Propiciatorio es algo que tiene la virtud de hacer propicio o favorable, especialmente ante la divinidad. Una víctima propiciatoria es la víctima de un sacrificio efectuado con fines propiciatorios. Se aplica como adjetivo para calificar a templos, santos, imágenes o reliquias. También es una denominación que se emplea para designar al reclinatorio, el mueble utilizado para arrodillarse durante la oración o en determinados momentos de la misa.

Etimología

Propiciatorio [1] es la denominación bíblica de una lámina cuadrada de oro que servía como tapa del Arca de la Alianza. En el hebreo original se denomina kappôreth (cubierta, asiento sagrado o asiento de honor, u obra de expiación); y en el griego de la Septuaginta se denomina hilasterion (λαστηρίου). La raíz del término hebreo kapporeth o kaporet es la palabra kafar, que significa cubrir, aplacar o cancelar, redimir con el pago de un rescate, de la que también deriva kipur, que significa expiación (como en Yom Kipur, día de la expiación).

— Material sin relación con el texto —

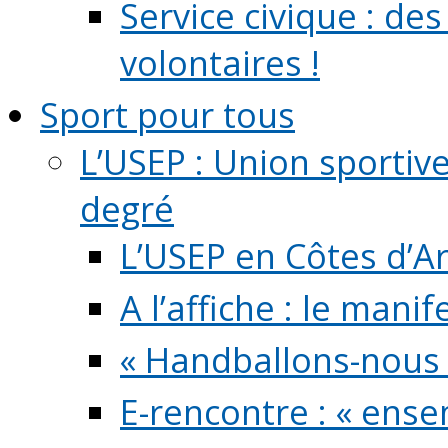
Service civique : de
volontaires !
Sport pour tous
L’USEP : Union sportiv
degré
L’USEP en Côtes d’A
A l’affiche : le mani
« Handballons-nous 
E-rencontre : « ens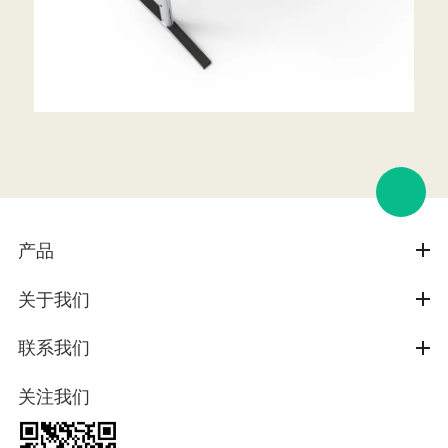
产品
关于我们
联系我们
关注我们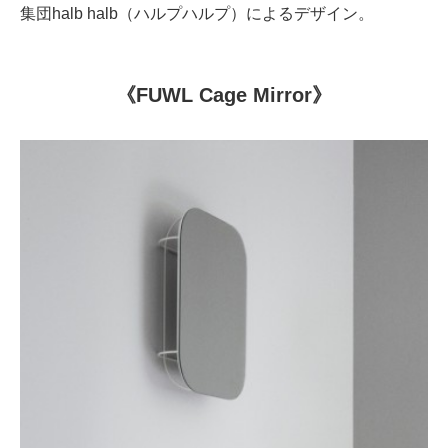
集団halb halb（ハルプハルプ）によるデザイン。
《FUWL Cage Mirror》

La propiciación es un concepto de la teología cristiana, traducido del término griego hilasterion (λαστήριον), que significa literalmente "lo que expía o propicia", "el don que procura la propiciación" o "lugar o medio de reconciliación". Otra palabra griega, hilasmos (λασμός), se usa para designar a Cristo, como propiciación del hombre.

El DRAE recoge que "propiciación" es una acción agradable a Dios, con que se le mueve a piedad y misericordia; o un sacrificio que se ofrecía en la ley antigua para aplacar la justicia divina y tener a Dios propicio.

Propiciatorio bíblico

El propiciatorio del arca estaba labrado de una sola pieza de oro, con dos querubines en sus extremos que extendían sus alas por encima de él y lo cubrían. Se indica en el texto bíblico que sus rostros estaban uno frente del otro pero miraban hacia el propiciatorio.

Sobre el propiciatorio Dios le hablaba a Moisés. Allí se reconciliaban los pecados del pueblo por medio de sangre, que se rociaba sobre él.

En el cristianismo se le da al propiciatorio el simbolismo de la persona de Jesús, quien cubre el arca que contiene las tablas de la ley indicando que es el único que la cumplió a cabalidad, que es Él el que da el pan del cielo, y la vara que aun cuando estaba muerta vuelve a la vida, reverdeciendo y dando fruto. La sangre rociada indica el sacrificio, volviendo el favor de Dios hacia el hombre. Los dos querubines que lo observan, significan que es probado y aceptado por su divinidad, y finalmente en Él, Dios se manifiesta al hombre que le busca.